=== BRANO DA LEGGERE ===
Immortale figura del mito classico, Orfeo accoglie i visitatori dall’alto di un piedistallo nel cortile di Palazzo Medici-Riccardi a Firenze. Accanto a lui Cerbero lo guarda incantato, ammansito dalla sua musica. Il gruppo scultoreo di Baccio Bandinelli apre il sipario sulla mostra che da questa opera prende avvio.
La mostra L’incanto di Orfeo, a cura di Sergio Risaliti, direttore del Museo del Novecento, e di Valentina Zucchi, responsabile scientifico di Palazzo Medici Riccardi, promossa da Città Metropolitana di Firenze e organizzata da MUS.E, fino all’8 settembre vedrà Palazzo Medici Riccardi ospitare circa 60 opere d’arte.
Orfeo, personaggio della mitologia greca, è l’artista per eccellenza e dell’arte incarna i valori eterni, eroe e sciamano che incanta le fiere e compie un viaggio del corpo e dell’anima nel regno dei morti. E’ il mito che attraversa il tempo e ci accompagna, toccando le corde più umane: dolore e coraggio, viaggio e pericolo, amore e perdita, desiderio e paura.
Ma Orfeo è anche un inno all’arte che supera ogni ostacolo e resistenza e quando canta, accompagnato dalla sua cetra, ammalia uomini, animali e cose, alberi e acque e perfino le Sirene.
E’ quanto avviene ammirando le opere esposte, circa 60 come detto, dalla classicità al contemporaneo, che ci seducono mentre seguiamo la storia e le storie.
Tutti hanno parlato di Orfeo, lo hanno amato e celebrato nei Sonetti di Rainer Maria Rilke, nella canzone del cantautore Roberto Vecchioni dedicata a Euridice, nei lavori del regista Jean Cocteau, che gli dedica un’opera teatrale e due film (in mostra c’è la proiezione di Orfeo) e nella musica, tanta musica, di Monteverdi, Gluck e Stravinskij che nel 1947 compone uno struggente Orfeo affiancato dal coreografo George Balanchine.
=== DATI FORNITI ===
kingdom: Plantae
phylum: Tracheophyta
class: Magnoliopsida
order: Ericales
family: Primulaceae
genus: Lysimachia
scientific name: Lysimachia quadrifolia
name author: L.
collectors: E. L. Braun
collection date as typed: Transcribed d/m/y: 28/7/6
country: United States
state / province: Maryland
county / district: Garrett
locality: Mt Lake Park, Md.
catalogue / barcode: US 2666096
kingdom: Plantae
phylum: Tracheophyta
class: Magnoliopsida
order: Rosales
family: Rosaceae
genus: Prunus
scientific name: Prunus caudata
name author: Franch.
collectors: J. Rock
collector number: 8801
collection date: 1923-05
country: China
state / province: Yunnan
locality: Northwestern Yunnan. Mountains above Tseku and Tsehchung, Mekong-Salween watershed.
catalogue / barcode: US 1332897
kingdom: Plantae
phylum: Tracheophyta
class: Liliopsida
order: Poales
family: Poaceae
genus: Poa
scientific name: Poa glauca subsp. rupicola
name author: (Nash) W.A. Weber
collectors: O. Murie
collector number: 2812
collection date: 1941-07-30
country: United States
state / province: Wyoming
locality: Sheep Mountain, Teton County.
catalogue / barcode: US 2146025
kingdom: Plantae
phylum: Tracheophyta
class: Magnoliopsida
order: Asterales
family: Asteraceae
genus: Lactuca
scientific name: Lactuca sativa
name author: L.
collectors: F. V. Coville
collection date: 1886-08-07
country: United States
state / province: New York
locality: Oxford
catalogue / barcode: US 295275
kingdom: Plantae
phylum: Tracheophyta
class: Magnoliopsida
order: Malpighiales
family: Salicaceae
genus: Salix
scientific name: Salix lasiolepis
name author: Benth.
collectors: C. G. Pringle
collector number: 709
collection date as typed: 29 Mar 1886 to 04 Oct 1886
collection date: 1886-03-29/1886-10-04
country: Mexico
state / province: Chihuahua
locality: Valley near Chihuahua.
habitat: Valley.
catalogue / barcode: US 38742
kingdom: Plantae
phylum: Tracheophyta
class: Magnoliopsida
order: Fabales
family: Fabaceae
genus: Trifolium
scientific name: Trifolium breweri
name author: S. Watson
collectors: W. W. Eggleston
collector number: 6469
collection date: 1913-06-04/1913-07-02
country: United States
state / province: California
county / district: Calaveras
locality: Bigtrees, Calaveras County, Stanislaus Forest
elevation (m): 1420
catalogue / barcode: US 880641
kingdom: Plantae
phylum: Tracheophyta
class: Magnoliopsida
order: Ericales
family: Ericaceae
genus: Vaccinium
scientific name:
===
■ **APPLICA QUANTO LETTO**
- 1) Secondo il testo sulla mostra L'incanto di Orfeo, fino a quale data resterà aperta l'esposizione?
- 2) Prosegui il testo sulla mostra L'incanto di Orfeo a partire dalla sua ultima frase.
Le voci provengono da una fonte diversa.

■ **RISPOSTE AI COMPITI**
- 1) Fino all'8 settembre.

- 2)
E poi c’è la pittura che lo ha ritratto e immortalato, con Euridice, da solo, dilaniato dalle Baccanti: Tiziano e Rembrandt, Delacroix e Moreau, Feuerbach, De Chirico e Savinio, Twombly, Martini e Melotti e molti altri ancora che hanno ceduto al suo magnetismo e con le loro opere hanno testimoniato le molteplici rinascite di Orfeo e arricchito una preziosa esposizione.
I dipinti, le sculture, i disegni, i manoscritti e le installazioni sono giunti in grande parte dal mondo italiano ed europeo: Uffizi, Louvre, Mart, Belvedere di Vienna, Mann e Palazzo Reale di Napoli, Museo di San Marco; e lo splendido rilievo marmoreo neoattico con Orfeo, Euridice ed Hermes giunge dal Museo Archeologico Nazionale di Napoli.
Senza dimenticare il libretto del melodramma Euridice di Ottavio Rinuccini, esposto in mostra, musicato da Jacopo Peri e Giulio Caccini, messo in scena per la prima volta a Palazzo Pitti nel 1600 in occasione dei festeggiamenti per il matrimonio di Maria de’Medici ed Enrico IV di Francia. I critici ravvisano in queste forme di poemi cantati la nascita dell’opera lirica che culminerà nell’Orfeo di Gluck nel Settecento.
Le opere dialogano tra loro, l’antico con il moderno, perché Orfeo ispira il viaggio nel tempo.
Virgilio e Ovidio, Platone, Ficino e Pico della Mirandola, tutti hanno parlato della storia che conosciamo intessuta di amore e morte, ombre e divieti, passione, perdita incolmabile e disperazione immensa.
Orfeo non muore ma continua a rinascere grazie alla attenzione e agli studi che gli vengono dedicati nel Settecento e ancora nel Romanticismo quando si guarda agli aspetti sublimi dell’amore tra Orfeo ed Euridice, tenebrosi quando discende nell’Ade, violenti quando le Baccanti lo dilaniano. E prima di allora in età rinascimentale nella cerchia dei Medici, quando Cosimo volle farsi ritrarre dal Bronzino nelle vesti di Orfeo, cioè come portatore di pace e di armonia nel mondo. E infine nella Parigi del XX secolo, negli anni delle avanguardie, l’interesse circonda ancora una volta il personaggio facendo rinascere Orfismo ed Ermetismo.
Le arti tutte, musica, poesia, letteratura, hanno fatto sì che l’incanto di Orfeo continui a vivere e a ripetersi.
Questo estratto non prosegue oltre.